In 2006, at the time the PAC report, the development budget was K488.478 million.
The Auditor-General, inquiring into the 2007 accounts of the DNP&M concluded: “The results of the testing of the development expenditure, indicated that the department cannot be sure that the grants for projects align with their corporate/funding objectives, and that programme outcomes are achieved.
“The AG found problems across most programmes affecting the fair and equitable selection of grants, such as instance of no procedures for assessing applications, no assessment guidelines for advisory committees, no clear rationale for assessments and poor documentation of the reasons for the decisions made.”
The 2007 development budget was K550 million.
The development budget allocation increased to K1.385 billion in 2008 and to K2.5 billion last year.
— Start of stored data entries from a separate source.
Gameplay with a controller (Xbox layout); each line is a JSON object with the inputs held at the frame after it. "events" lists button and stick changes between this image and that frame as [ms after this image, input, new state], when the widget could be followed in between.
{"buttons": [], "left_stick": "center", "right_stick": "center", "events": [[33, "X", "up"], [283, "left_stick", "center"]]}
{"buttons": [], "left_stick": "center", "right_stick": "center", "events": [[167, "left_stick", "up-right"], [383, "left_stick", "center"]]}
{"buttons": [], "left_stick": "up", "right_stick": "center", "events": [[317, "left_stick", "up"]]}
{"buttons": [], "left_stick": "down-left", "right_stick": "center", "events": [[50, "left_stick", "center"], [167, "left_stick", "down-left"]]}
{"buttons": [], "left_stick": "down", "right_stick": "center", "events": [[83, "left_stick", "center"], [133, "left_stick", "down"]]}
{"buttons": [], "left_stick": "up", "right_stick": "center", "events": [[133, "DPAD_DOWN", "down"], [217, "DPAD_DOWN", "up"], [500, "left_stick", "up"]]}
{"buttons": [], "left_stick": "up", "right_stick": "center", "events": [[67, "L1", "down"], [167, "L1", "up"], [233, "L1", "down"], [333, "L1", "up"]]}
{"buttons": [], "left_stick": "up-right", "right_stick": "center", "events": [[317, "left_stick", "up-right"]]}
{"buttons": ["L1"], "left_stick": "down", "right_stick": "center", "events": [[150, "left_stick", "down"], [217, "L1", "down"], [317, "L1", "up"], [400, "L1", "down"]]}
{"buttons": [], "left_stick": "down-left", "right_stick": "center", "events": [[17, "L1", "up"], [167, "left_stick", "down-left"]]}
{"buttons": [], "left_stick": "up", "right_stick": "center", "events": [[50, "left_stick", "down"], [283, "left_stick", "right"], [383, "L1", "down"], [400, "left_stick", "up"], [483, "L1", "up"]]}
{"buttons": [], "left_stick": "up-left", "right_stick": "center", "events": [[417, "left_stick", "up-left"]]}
This year the Development Budget forecast reached K3.393 billion.
The Auditor-General reported that some of the key projects/programmes had no status reports.
It further reported that in most instances, Members of Parliament continued to influence the outcomes of programmes.
Again, there were the of instances of missing vouchers, payments to incorrect votes, payments made to project budgets which were not related or aligned with the project objectives.
As an example, K4 million from the Law and Justice Sector Programme was paid in four separate lots to Kutubu Landowner groups.